In Europe, people who deserted allied armies, offered their military services to the Third Reich, and spent WW2 carrying out armed attacks against allied personnel faced trial and possibly execution as collaborators with the Nazis once the war was won. In Israel, people who deserted allied armies, offered their military services to the Third Reich, and spent WW2 carrying out armed attacks against allied personnel became prime minister.
And their successor has the gall to blame the Palestinians for the Holocaust.
1. The posters of wanted Zionist terrorists in Palestine are from The Encyclopedia of the Palestine Problem, vol.1.
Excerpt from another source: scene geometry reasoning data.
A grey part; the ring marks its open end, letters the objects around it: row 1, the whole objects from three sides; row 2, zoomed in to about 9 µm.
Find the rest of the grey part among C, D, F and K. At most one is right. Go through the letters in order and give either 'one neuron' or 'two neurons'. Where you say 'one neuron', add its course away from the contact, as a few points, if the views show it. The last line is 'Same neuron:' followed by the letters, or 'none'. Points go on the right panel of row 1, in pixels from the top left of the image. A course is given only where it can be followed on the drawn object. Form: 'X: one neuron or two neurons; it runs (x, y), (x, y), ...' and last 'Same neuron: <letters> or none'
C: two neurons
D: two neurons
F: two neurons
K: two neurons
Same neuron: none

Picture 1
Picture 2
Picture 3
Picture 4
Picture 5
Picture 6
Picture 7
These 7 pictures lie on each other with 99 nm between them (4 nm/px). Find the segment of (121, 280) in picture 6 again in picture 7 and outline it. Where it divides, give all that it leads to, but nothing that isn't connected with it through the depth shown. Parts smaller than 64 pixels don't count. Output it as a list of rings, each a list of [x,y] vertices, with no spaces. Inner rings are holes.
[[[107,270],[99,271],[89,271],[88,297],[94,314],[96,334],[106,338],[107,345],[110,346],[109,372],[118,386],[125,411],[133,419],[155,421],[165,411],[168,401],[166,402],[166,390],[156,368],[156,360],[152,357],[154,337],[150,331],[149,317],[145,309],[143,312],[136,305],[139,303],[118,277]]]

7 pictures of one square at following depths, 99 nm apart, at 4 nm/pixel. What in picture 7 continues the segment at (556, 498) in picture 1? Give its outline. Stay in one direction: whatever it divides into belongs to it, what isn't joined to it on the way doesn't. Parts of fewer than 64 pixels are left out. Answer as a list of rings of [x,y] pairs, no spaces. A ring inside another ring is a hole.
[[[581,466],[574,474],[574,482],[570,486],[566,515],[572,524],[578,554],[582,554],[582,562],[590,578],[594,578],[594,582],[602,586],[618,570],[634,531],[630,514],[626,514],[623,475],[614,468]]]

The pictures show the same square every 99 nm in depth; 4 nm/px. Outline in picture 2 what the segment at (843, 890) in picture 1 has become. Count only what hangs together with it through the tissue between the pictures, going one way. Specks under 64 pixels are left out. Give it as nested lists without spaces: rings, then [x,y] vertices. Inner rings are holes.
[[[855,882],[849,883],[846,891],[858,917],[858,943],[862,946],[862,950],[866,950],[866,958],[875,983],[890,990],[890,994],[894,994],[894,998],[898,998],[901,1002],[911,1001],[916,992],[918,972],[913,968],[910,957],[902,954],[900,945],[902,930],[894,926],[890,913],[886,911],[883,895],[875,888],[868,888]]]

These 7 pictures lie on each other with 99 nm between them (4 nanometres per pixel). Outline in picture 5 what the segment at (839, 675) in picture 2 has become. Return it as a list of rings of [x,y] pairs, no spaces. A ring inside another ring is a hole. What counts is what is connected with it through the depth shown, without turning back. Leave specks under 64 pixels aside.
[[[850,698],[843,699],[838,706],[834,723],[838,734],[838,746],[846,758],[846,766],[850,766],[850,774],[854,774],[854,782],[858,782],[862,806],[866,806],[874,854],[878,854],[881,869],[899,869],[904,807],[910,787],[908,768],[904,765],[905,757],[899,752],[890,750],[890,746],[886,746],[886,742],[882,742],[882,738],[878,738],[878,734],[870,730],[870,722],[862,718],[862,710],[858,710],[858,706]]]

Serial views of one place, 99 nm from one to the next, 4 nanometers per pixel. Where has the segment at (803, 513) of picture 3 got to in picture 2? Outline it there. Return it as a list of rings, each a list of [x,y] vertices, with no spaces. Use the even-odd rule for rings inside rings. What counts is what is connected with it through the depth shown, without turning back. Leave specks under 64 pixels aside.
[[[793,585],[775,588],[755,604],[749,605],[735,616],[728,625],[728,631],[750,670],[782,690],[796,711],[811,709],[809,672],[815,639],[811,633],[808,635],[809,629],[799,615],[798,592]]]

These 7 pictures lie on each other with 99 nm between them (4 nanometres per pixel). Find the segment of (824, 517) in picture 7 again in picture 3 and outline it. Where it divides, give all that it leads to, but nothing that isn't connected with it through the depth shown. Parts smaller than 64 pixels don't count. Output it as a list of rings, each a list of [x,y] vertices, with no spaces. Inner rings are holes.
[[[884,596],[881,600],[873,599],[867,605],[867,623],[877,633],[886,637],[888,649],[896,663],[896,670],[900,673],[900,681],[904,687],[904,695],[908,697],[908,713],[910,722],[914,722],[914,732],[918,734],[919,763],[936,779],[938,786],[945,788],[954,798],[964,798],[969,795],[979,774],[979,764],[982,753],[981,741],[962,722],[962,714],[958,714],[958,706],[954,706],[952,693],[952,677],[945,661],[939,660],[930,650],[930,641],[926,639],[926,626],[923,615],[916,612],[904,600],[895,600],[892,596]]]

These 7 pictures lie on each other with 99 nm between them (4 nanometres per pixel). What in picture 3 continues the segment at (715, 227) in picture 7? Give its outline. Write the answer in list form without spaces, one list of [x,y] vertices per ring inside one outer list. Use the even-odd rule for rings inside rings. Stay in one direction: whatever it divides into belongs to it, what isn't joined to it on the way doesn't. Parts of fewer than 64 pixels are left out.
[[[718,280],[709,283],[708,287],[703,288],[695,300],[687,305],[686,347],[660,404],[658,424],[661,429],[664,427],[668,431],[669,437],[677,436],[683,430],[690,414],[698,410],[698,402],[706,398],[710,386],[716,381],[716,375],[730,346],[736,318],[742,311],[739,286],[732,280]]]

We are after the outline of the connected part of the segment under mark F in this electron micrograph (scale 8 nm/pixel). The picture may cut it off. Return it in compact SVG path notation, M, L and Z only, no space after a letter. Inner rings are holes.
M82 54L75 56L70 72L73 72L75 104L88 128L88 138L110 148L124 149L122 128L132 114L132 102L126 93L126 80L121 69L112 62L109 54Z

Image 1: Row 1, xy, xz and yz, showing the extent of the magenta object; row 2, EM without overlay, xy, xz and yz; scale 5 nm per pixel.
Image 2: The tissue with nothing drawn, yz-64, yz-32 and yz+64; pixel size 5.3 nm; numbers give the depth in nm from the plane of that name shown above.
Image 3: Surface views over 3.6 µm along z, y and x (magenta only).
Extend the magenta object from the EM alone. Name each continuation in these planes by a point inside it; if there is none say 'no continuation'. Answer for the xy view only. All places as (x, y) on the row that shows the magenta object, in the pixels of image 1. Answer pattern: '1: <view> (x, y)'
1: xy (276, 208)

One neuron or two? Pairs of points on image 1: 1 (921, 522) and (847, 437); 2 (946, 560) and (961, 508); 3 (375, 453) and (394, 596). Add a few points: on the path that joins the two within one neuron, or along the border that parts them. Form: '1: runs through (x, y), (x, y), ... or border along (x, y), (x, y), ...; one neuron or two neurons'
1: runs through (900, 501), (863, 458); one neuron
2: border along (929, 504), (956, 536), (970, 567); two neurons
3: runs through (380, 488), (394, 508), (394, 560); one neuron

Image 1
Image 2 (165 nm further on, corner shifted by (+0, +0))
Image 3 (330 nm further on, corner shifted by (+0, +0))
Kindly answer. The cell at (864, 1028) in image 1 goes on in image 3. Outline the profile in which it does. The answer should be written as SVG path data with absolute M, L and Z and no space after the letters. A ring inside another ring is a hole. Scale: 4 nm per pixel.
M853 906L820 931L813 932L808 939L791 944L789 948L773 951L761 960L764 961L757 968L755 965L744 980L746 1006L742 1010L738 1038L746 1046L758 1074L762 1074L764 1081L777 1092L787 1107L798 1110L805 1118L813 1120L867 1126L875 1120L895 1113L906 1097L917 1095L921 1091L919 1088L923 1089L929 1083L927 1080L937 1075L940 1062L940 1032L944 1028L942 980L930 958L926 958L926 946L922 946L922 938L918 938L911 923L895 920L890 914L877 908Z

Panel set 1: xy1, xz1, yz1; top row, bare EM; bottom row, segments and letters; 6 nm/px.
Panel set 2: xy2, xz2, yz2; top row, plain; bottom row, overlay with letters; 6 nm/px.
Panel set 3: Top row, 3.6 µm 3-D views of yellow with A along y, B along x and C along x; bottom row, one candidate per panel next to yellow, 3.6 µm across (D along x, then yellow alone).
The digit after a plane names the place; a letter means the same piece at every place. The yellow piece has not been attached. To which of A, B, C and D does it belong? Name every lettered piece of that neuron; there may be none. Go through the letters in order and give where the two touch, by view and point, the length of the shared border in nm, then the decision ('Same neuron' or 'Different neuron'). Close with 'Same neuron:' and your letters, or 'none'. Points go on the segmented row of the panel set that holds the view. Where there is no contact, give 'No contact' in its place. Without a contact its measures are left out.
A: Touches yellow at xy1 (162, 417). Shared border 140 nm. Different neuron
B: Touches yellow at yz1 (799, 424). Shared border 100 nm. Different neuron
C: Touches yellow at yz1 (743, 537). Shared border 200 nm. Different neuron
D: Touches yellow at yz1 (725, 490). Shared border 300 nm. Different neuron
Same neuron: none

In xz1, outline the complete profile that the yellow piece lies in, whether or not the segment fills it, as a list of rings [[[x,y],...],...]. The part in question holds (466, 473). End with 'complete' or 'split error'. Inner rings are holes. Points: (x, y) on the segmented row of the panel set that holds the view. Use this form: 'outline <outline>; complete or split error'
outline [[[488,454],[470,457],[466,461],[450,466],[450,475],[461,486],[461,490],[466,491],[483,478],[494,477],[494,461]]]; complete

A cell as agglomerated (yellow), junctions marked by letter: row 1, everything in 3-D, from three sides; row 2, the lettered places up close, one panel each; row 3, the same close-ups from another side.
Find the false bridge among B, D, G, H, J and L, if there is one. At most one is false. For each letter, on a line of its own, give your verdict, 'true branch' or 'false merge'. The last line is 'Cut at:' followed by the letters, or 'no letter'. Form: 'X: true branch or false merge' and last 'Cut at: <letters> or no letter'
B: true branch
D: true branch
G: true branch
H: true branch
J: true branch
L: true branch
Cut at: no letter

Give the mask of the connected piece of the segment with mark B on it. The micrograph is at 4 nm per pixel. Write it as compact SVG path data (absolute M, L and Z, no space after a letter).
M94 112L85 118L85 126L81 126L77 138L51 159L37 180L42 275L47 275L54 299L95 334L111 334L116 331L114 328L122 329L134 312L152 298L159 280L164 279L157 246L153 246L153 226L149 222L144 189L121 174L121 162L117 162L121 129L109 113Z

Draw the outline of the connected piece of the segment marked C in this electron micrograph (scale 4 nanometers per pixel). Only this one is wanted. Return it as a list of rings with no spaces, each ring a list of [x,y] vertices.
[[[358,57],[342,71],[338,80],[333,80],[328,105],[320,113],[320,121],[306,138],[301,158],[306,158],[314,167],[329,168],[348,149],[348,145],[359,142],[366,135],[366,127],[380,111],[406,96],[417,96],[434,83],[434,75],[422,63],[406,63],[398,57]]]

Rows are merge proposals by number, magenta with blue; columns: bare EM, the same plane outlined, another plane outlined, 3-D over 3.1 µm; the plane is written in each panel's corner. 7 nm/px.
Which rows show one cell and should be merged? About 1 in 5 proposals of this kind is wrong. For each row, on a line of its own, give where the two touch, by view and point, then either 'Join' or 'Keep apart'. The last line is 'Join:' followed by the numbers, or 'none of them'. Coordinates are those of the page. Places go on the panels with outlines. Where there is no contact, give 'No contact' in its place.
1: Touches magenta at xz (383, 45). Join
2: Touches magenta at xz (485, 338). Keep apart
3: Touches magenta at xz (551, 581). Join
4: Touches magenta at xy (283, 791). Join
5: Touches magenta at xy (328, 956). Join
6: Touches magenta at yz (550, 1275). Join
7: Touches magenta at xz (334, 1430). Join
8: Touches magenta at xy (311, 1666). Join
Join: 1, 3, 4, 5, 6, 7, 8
2. The War Office and Foreign Office telegrams which are the original source of information on these attacks is taken from The Encyclopedia of the Palestine Problem. The alphanumeric reference number at the end of each telegram refers to the file number under which the original source material is archived at the U.K. National Archives (formerly the Public Records Office) in Kew, London:
- WO 169/183 = Records of British Forces, Middle East: War Diaries, Second World War: Lydda Area (Sept 1939 - Dec 1940);
- WO 169/148 = Records of British Forces, Middle East: War Diaries, Second World War: Palestine and Trans-Jordan: G Intelligence (Sept 1939 - Dec 1940);
- WO 169/4334 = Records of British Forces, Middle East: War Diaries, Second World War: Lines of Communication: Palestine Base: General Staff Intelligence (1942);
- FO 371/40125,6,7 = Foreign Office General Correspondence: Political: Situation in Palestine (1944);
- FO 141/1001 = Foreign Office Correspondence with Embassies: Egypt: Lord Moyne: trial of his assassins (1944);
- FO 371/45383 = Foreign Office General Correspondence: Political: Terrorist activities in Palestine (1945).
3. British casualties were identified in the archives of the Commonwealth War Graves Commission via the British Palestine Police Roll of Honour.